Dataset entries
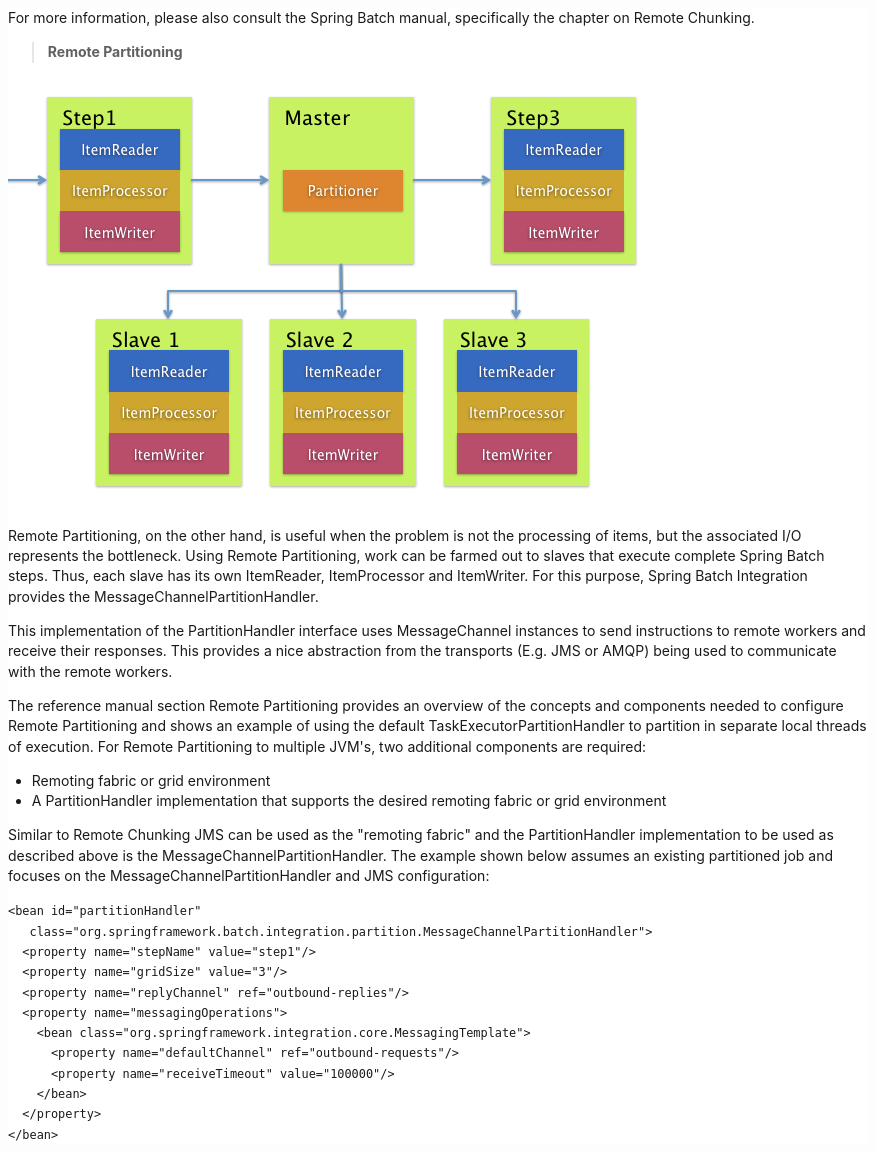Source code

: For more information, please also consult the Spring Batch manual, specifically the chapter on Remote Chunking.

> **Remote Partitioning**

![](1304_remote-partitioning.png)


Remote Partitioning, on the other hand, is useful when the problem is not the processing of items, but the associated I/O represents the bottleneck. Using Remote Partitioning, work can be farmed out to slaves that execute complete Spring Batch steps. Thus, each slave has its own ItemReader, ItemProcessor and ItemWriter. For this purpose, Spring Batch Integration provides the MessageChannelPartitionHandler.

This implementation of the PartitionHandler interface uses MessageChannel instances to send instructions to remote workers and receive their responses. This provides a nice abstraction from the transports (E.g. JMS or AMQP) being used to communicate with the remote workers.

The reference manual section Remote Partitioning provides an overview of the concepts and components needed to configure Remote Partitioning and shows an example of using the default TaskExecutorPartitionHandler to partition in separate local threads of execution. For Remote Partitioning to multiple JVM's, two additional components are required:

- Remoting fabric or grid environment
- A PartitionHandler implementation that supports the desired remoting fabric or grid environment

Similar to Remote Chunking JMS can be used as the "remoting fabric" and the PartitionHandler implementation to be used as described above is the MessageChannelPartitionHandler. The example shown below assumes an existing partitioned job and focuses on the MessageChannelPartitionHandler and JMS configuration:


	<bean id="partitionHandler"
	   class="org.springframework.batch.integration.partition.MessageChannelPartitionHandler">
	  <property name="stepName" value="step1"/>
	  <property name="gridSize" value="3"/>
	  <property name="replyChannel" ref="outbound-replies"/>
	  <property name="messagingOperations">
	    <bean class="org.springframework.integration.core.MessagingTemplate">
	      <property name="defaultChannel" ref="outbound-requests"/>
	      <property name="receiveTimeout" value="100000"/>
	    </bean>
	  </property>
	</bean>
	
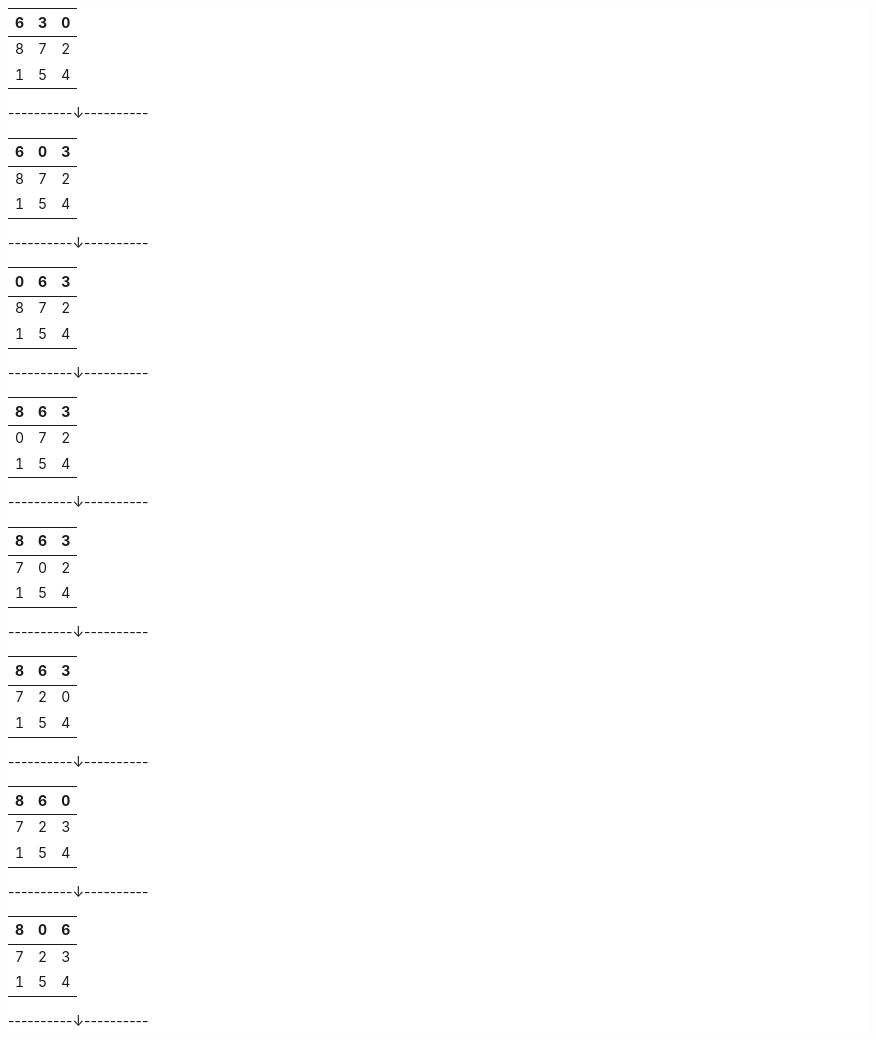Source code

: |6|3|0|
|---|---|---|
|8|7|2|
|1|5|4|
----------&darr;----------

|6|0|3|
|---|---|---|
|8|7|2|
|1|5|4|
----------&darr;----------

|0|6|3|
|---|---|---|
|8|7|2|
|1|5|4|
----------&darr;----------

|8|6|3|
|---|---|---|
|0|7|2|
|1|5|4|
----------&darr;----------

|8|6|3|
|---|---|---|
|7|0|2|
|1|5|4|
----------&darr;----------

|8|6|3|
|---|---|---|
|7|2|0|
|1|5|4|
----------&darr;----------

|8|6|0|
|---|---|---|
|7|2|3|
|1|5|4|
----------&darr;----------

|8|0|6|
|---|---|---|
|7|2|3|
|1|5|4|
----------&darr;----------
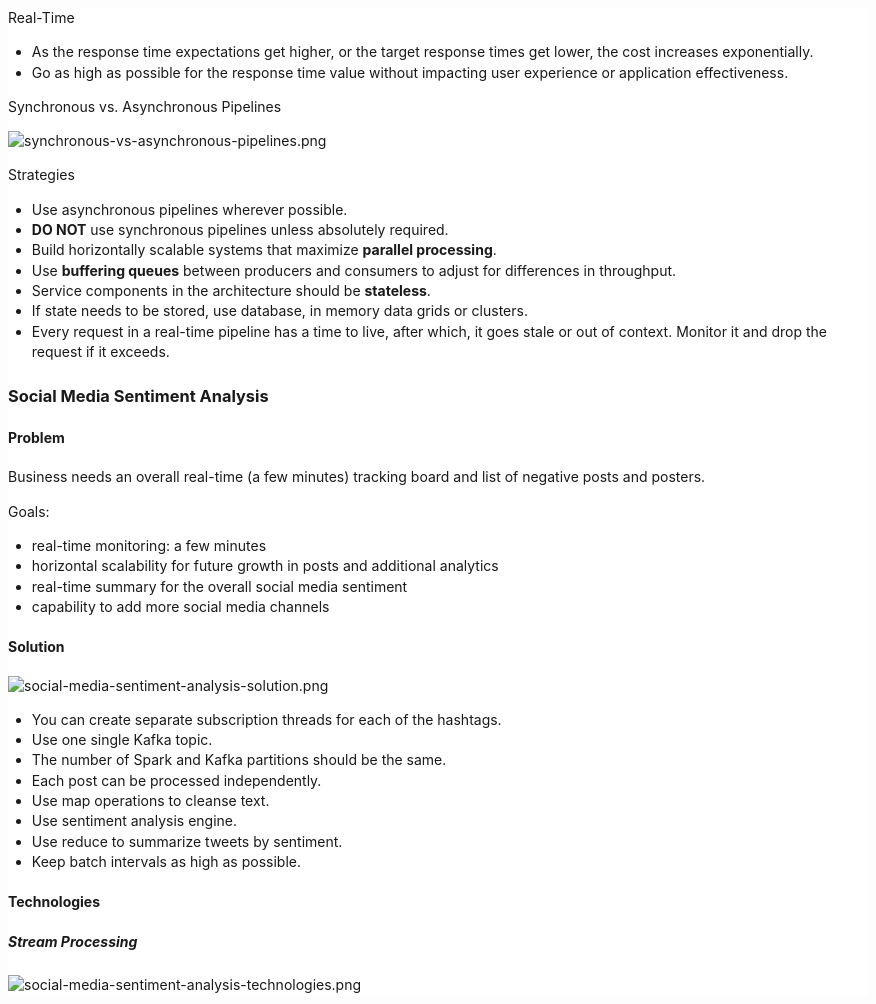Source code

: Real-Time

- As the response time expectations get higher, or the target response times get lower, the cost increases exponentially.
- Go as high as possible for the response time value without impacting user experience or application effectiveness.

Synchronous vs. Asynchronous Pipelines

![synchronous-vs-asynchronous-pipelines.png](img/synchronous-vs-asynchronous-pipelines.png)

Strategies

- Use asynchronous pipelines wherever possible.
- **DO NOT** use synchronous pipelines unless absolutely required.
- Build horizontally scalable systems that maximize **parallel processing**.
- Use **buffering queues** between producers and consumers to adjust for differences in throughput.
- Service components in the architecture should be **stateless**.
- If state needs to be stored, use database, in memory data grids or clusters.
- Every request in a real-time pipeline has a time to live, after which, it goes stale or out of context. Monitor it and drop the request if it exceeds.

### Social Media Sentiment Analysis

#### Problem

Business needs an overall real-time (a few minutes) tracking board and list of negative posts and posters.

Goals:

- real-time monitoring: a few minutes
- horizontal scalability for future growth in posts and additional analytics
- real-time summary for the overall social media sentiment
- capability to add more social media channels

#### Solution

![social-media-sentiment-analysis-solution.png](img/social-media-sentiment-analysis-solution.png)

- You can create separate subscription threads for each of the hashtags.
- Use one single Kafka topic.
- The number of Spark and Kafka partitions should be the same.
- Each post can be processed independently.
- Use map operations to cleanse text.
- Use sentiment analysis engine.
- Use reduce to summarize tweets by sentiment.
- Keep batch intervals as high as possible.

#### Technologies

##### Stream Processing

![social-media-sentiment-analysis-technologies.png](img/social-media-sentiment-analysis-technologies.png)
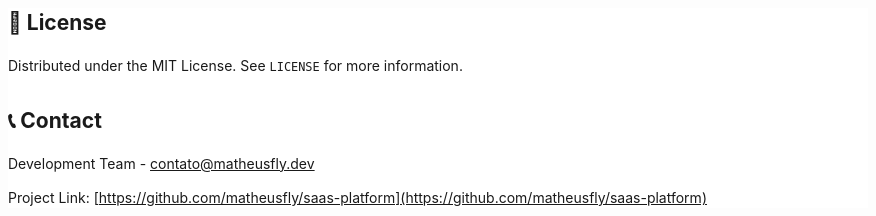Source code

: ## 📄 License

Distributed under the MIT License. See `LICENSE` for more information.

## 📞 Contact

Development Team - [contato@matheusfly.dev](mailto:contato@matheusfly.dev)

Project Link: [https://github.com/matheusfly/saas-platform](https://github.com/matheusfly/saas-platform)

Task =
What comes back should match the records exactly, minus any pictures.

Task output =
Source code

: For more information, please also consult the Spring Batch manual, specifically the chapter on Remote Chunking.

> **Remote Partitioning**

![](1304_remote-partitioning.png)


Remote Partitioning, on the other hand, is useful when the problem is not the processing of items, but the associated I/O represents the bottleneck. Using Remote Partitioning, work can be farmed out to slaves that execute complete Spring Batch steps. Thus, each slave has its own ItemReader, ItemProcessor and ItemWriter. For this purpose, Spring Batch Integration provides the MessageChannelPartitionHandler.

This implementation of the PartitionHandler interface uses MessageChannel instances to send instructions to remote workers and receive their responses. This provides a nice abstraction from the transports (E.g. JMS or AMQP) being used to communicate with the remote workers.

The reference manual section Remote Partitioning provides an overview of the concepts and components needed to configure Remote Partitioning and shows an example of using the default TaskExecutorPartitionHandler to partition in separate local threads of execution. For Remote Partitioning to multiple JVM's, two additional components are required:

- Remoting fabric or grid environment
- A PartitionHandler implementation that supports the desired remoting fabric or grid environment

Similar to Remote Chunking JMS can be used as the "remoting fabric" and the PartitionHandler implementation to be used as described above is the MessageChannelPartitionHandler. The example shown below assumes an existing partitioned job and focuses on the MessageChannelPartitionHandler and JMS configuration:


	<bean id="partitionHandler"
	   class="org.springframework.batch.integration.partition.MessageChannelPartitionHandler">
	  <property name="stepName" value="step1"/>
	  <property name="gridSize" value="3"/>
	  <property name="replyChannel" ref="outbound-replies"/>
	  <property name="messagingOperations">
	    <bean class="org.springframework.integration.core.MessagingTemplate">
	      <property name="defaultChannel" ref="outbound-requests"/>
	      <property name="receiveTimeout" value="100000"/>
	    </bean>
	  </property>
	</bean>
	
Source code

: |6|3|0|
|---|---|---|
|8|7|2|
|1|5|4|
----------&darr;----------

|6|0|3|
|---|---|---|
|8|7|2|
|1|5|4|
----------&darr;----------

|0|6|3|
|---|---|---|
|8|7|2|
|1|5|4|
----------&darr;----------

|8|6|3|
|---|---|---|
|0|7|2|
|1|5|4|
----------&darr;----------

|8|6|3|
|---|---|---|
|7|0|2|
|1|5|4|
----------&darr;----------

|8|6|3|
|---|---|---|
|7|2|0|
|1|5|4|
----------&darr;----------

|8|6|0|
|---|---|---|
|7|2|3|
|1|5|4|
----------&darr;----------

|8|0|6|
|---|---|---|
|7|2|3|
|1|5|4|
----------&darr;----------
Source code

: Real-Time

- As the response time expectations get higher, or the target response times get lower, the cost increases exponentially.
- Go as high as possible for the response time value without impacting user experience or application effectiveness.

Synchronous vs. Asynchronous Pipelines

![synchronous-vs-asynchronous-pipelines.png](img/synchronous-vs-asynchronous-pipelines.png)

Strategies

- Use asynchronous pipelines wherever possible.
- **DO NOT** use synchronous pipelines unless absolutely required.
- Build horizontally scalable systems that maximize **parallel processing**.
- Use **buffering queues** between producers and consumers to adjust for differences in throughput.
- Service components in the architecture should be **stateless**.
- If state needs to be stored, use database, in memory data grids or clusters.
- Every request in a real-time pipeline has a time to live, after which, it goes stale or out of context. Monitor it and drop the request if it exceeds.

### Social Media Sentiment Analysis

#### Problem

Business needs an overall real-time (a few minutes) tracking board and list of negative posts and posters.

Goals:

- real-time monitoring: a few minutes
- horizontal scalability for future growth in posts and additional analytics
- real-time summary for the overall social media sentiment
- capability to add more social media channels

#### Solution

![social-media-sentiment-analysis-solution.png](img/social-media-sentiment-analysis-solution.png)

- You can create separate subscription threads for each of the hashtags.
- Use one single Kafka topic.
- The number of Spark and Kafka partitions should be the same.
- Each post can be processed independently.
- Use map operations to cleanse text.
- Use sentiment analysis engine.
- Use reduce to summarize tweets by sentiment.
- Keep batch intervals as high as possible.

#### Technologies

##### Stream Processing

![social-media-sentiment-analysis-technologies.png](img/social-media-sentiment-analysis-technologies.png)
Source code

: ## 📄 License

Distributed under the MIT License. See `LICENSE` for more information.

## 📞 Contact

Development Team - [contato@matheusfly.dev](mailto:contato@matheusfly.dev)

Project Link: [https://github.com/matheusfly/saas-platform](https://github.com/matheusfly/saas-platform)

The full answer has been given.